KPMG, Travelex’s auditors, have raised alarms about the company’s financial future amid a sale process, citing a dependency on extending £324.8 million in notes by May. Without this extension, Travelex may be unable to meet a £90 million financial obligation, raising doubts about its ongoing viability as a business.
Travelex’s auditors have expressed serious concerns regarding the company’s financial viability as it contemplates the sale of its operations, following a prior pre-pack sale to bondholders four years ago. The external audit conducted by KPMG disclosed a notable reliance on obtaining an extension for £324.8 million in notes by May. Failure to secure this extension would trigger a £90 million repayment obligation.

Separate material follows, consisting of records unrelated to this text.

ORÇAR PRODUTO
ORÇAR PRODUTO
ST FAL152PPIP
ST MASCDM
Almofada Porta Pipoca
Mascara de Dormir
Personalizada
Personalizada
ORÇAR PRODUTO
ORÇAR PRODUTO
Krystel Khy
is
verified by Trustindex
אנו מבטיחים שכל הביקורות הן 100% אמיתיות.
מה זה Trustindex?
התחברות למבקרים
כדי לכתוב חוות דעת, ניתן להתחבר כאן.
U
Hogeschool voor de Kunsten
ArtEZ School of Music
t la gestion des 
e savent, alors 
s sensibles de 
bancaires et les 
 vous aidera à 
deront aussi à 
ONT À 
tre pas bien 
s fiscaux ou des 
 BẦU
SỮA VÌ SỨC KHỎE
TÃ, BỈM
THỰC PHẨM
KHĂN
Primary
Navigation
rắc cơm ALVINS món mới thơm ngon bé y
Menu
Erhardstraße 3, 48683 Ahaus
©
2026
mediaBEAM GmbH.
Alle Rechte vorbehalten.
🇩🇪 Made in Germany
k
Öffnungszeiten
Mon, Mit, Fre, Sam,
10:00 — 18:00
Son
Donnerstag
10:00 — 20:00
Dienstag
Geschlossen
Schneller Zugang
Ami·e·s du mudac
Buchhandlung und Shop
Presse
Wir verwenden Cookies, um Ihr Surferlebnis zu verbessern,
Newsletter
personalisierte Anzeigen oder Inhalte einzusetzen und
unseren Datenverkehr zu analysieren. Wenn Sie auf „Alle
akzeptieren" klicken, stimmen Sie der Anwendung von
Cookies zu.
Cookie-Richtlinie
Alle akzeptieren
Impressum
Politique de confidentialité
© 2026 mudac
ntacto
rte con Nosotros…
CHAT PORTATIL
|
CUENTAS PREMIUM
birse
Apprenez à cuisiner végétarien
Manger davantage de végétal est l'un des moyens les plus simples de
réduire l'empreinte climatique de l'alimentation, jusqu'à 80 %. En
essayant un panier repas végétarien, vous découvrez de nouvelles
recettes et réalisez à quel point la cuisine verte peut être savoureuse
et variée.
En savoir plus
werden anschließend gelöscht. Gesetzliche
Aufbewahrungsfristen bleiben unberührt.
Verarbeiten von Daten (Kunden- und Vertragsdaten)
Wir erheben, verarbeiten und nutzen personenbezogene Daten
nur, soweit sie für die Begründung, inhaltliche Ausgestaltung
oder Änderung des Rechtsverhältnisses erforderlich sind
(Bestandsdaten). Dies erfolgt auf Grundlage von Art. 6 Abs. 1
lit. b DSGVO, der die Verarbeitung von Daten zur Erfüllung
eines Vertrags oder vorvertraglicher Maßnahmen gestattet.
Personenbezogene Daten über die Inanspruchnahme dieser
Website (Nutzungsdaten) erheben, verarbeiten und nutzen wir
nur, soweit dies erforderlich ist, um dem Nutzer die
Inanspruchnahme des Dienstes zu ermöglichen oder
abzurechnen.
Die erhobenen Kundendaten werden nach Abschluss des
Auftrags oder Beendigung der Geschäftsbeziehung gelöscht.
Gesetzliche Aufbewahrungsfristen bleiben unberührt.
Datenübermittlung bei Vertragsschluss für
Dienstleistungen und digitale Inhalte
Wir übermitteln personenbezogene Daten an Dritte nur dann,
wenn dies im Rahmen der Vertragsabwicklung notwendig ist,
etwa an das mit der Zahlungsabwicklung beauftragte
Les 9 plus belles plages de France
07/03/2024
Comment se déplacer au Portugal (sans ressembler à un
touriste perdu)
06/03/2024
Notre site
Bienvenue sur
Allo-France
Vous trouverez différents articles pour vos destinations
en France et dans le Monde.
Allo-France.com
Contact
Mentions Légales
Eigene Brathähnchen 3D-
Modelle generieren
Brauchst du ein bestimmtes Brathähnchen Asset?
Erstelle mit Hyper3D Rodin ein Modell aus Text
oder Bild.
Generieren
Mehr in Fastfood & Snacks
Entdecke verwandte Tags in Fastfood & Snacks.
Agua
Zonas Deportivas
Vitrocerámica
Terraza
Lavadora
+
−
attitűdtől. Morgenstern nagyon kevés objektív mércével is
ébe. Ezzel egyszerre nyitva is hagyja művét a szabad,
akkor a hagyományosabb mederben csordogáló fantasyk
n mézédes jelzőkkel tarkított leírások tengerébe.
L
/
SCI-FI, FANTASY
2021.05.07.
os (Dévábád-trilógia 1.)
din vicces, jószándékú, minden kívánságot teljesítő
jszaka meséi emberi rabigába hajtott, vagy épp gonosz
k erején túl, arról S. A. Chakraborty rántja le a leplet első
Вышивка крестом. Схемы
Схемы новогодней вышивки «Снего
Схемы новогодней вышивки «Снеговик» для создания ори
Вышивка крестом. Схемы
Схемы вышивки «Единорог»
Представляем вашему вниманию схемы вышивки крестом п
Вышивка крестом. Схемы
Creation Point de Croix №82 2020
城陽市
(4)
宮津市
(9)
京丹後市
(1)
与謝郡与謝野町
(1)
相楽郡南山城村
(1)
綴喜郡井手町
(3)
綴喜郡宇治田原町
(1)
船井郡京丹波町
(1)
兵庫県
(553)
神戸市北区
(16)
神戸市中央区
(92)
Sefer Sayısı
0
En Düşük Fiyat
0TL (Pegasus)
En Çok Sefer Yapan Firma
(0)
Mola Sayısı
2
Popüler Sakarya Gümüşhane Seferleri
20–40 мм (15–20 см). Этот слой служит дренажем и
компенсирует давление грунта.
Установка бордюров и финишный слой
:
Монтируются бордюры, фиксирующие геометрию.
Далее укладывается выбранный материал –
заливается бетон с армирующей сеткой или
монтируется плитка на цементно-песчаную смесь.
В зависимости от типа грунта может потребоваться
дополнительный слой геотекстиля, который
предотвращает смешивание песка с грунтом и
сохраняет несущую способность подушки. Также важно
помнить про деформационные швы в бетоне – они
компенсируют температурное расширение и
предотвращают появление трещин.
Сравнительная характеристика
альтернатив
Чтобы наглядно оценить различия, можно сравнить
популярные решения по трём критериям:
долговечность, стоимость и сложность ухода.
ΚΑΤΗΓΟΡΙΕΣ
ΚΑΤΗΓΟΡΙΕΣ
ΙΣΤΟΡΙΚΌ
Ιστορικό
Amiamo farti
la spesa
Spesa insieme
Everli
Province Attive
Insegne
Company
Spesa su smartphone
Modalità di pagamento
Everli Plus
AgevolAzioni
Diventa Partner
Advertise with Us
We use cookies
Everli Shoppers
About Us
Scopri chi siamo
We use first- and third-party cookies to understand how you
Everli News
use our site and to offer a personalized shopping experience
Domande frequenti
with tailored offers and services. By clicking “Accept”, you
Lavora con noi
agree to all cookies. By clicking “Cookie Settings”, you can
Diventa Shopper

Travelex, a notable player in the foreign exchange market, has been navigating financial challenges and structural changes since its pre-pack sale in 2020. The current situation reflects alarming uncertainties that could impact the company’s ability to continue operating normally. The ongoing sale process adds further complexity to its financial outlook, particularly concerning funding arrangements under potential new ownership.
In summary, Travelex faces significant uncertainties regarding its future operations and financial sustainability. KPMG’s report highlights critical conditions that could jeopardize the company if funding arrangements are not successfully negotiated. The need for immediate action is apparent to address these concerns and ensure the company’s continued existence in the foreign exchange sector.